**WHAT THIS TASK INVOLVES**
Copy out all the lines of the data that hold the word "جهانی".

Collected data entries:
Start of Block
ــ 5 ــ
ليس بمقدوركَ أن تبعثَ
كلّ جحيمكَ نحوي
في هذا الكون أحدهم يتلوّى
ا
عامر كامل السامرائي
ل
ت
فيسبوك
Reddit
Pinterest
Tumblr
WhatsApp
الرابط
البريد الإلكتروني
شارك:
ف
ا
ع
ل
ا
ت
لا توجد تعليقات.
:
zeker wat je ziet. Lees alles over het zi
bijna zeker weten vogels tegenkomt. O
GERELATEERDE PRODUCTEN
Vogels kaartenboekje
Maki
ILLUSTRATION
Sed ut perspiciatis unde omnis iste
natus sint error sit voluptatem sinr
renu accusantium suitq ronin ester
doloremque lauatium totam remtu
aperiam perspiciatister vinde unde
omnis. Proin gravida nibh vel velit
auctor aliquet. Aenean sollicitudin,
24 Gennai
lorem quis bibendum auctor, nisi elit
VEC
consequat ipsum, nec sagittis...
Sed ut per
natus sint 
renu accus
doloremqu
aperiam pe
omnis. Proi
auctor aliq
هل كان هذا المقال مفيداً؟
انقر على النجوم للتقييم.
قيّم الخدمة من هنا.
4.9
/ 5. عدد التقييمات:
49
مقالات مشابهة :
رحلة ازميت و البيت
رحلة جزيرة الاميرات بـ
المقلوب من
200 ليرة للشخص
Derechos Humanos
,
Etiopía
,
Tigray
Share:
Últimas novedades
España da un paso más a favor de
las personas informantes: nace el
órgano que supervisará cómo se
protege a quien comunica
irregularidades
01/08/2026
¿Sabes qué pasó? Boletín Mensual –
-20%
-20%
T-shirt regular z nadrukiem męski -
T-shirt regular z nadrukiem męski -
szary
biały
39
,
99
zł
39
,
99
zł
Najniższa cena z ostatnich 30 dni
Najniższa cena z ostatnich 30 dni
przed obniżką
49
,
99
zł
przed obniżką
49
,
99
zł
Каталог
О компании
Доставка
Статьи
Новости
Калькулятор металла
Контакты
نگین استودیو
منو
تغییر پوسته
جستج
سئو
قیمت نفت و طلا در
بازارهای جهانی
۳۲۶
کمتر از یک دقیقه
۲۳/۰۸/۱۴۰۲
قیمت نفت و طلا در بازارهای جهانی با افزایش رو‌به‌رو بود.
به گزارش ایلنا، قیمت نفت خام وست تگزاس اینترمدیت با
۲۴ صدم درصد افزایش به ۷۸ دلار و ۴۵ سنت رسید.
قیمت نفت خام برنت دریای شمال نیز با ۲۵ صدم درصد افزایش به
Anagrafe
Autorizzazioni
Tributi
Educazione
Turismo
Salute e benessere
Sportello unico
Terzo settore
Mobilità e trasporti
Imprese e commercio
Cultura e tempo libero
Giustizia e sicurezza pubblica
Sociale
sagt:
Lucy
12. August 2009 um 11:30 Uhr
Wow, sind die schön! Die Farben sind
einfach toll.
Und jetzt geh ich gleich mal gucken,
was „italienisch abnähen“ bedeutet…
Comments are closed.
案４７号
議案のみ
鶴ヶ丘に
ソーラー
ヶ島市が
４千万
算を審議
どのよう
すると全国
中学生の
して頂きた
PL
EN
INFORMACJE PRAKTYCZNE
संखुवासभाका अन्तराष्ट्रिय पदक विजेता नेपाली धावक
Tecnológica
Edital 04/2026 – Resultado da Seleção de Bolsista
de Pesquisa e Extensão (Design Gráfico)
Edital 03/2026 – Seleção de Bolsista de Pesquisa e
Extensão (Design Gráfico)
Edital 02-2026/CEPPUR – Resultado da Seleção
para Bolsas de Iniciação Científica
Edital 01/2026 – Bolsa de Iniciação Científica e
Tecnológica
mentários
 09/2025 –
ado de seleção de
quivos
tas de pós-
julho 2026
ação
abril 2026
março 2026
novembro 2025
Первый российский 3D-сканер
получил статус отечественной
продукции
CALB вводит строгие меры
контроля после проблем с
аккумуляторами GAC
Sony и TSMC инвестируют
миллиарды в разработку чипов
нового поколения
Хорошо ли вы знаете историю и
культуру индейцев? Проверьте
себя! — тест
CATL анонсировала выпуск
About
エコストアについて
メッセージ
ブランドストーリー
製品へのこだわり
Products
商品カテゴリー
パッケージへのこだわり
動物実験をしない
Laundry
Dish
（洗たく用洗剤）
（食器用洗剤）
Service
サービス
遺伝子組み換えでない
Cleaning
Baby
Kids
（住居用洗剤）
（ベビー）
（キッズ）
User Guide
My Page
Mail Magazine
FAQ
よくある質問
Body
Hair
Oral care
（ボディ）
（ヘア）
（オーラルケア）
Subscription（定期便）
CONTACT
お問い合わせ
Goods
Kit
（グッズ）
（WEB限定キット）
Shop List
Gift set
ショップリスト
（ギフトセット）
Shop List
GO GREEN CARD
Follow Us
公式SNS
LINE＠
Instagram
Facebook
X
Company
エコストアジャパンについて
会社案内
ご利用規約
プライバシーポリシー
End of Block
**ANSWER BOX**
بازارهای جهانی
قیمت نفت و طلا در بازارهای جهانی با افزایش رو‌به‌رو بود.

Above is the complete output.